Stored data entries
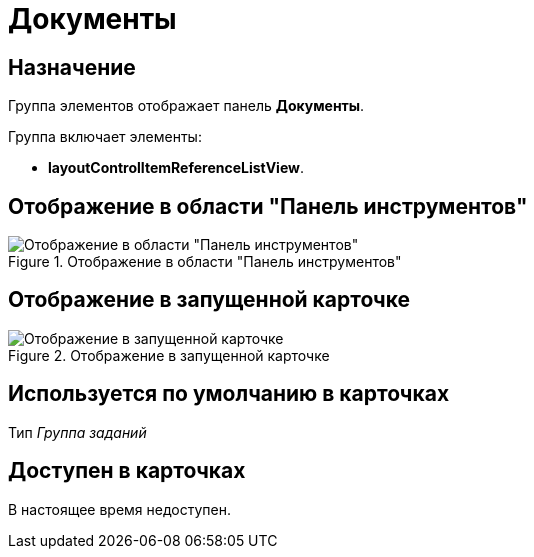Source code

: = Документы

== Назначение

Группа элементов отображает панель *Документы*.

.Группа включает элементы:
* *layoutControlItemReferenceListView*.

== Отображение в области "Панель инструментов"

.Отображение в области "Панель инструментов"
image::documents-control.png[Отображение в области "Панель инструментов"]

== Отображение в запущенной карточке

.Отображение в запущенной карточке
image::documents.png[Отображение в запущенной карточке]

== Используется по умолчанию в карточках

Тип _Группа заданий_

== Доступен в карточках

В настоящее время недоступен.
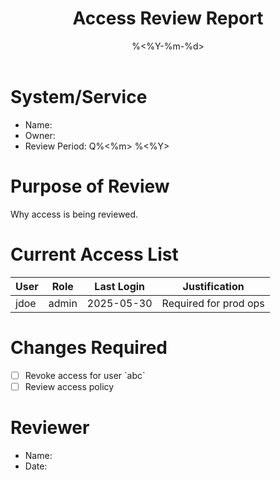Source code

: #+TITLE: Access Review Report
#+DATE: %<%Y-%m-%d>
#+FILETAGS: :audit:access:

* System/Service
- Name:
- Owner:
- Review Period: Q%<%m> %<%Y>

* Purpose of Review
Why access is being reviewed.

* Current Access List
| User      | Role        | Last Login     | Justification        |
|-----------+-------------+----------------+-----------------------|
| jdoe      | admin       | 2025-05-30     | Required for prod ops |

* Changes Required
- [ ] Revoke access for user `abc`
- [ ] Review access policy

* Reviewer
- Name:
- Date:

• **REQUIRED ACTION**:
Every line in the records above that contains the word "Отображение" should be copied out.

• **OUTPUT OF THE EXERCISE**:
== Отображение в области "Панель инструментов"
.Отображение в области "Панель инструментов"
image::documents-control.png[Отображение в области "Панель инструментов"]
== Отображение в запущенной карточке
.Отображение в запущенной карточке
image::documents.png[Отображение в запущенной карточке]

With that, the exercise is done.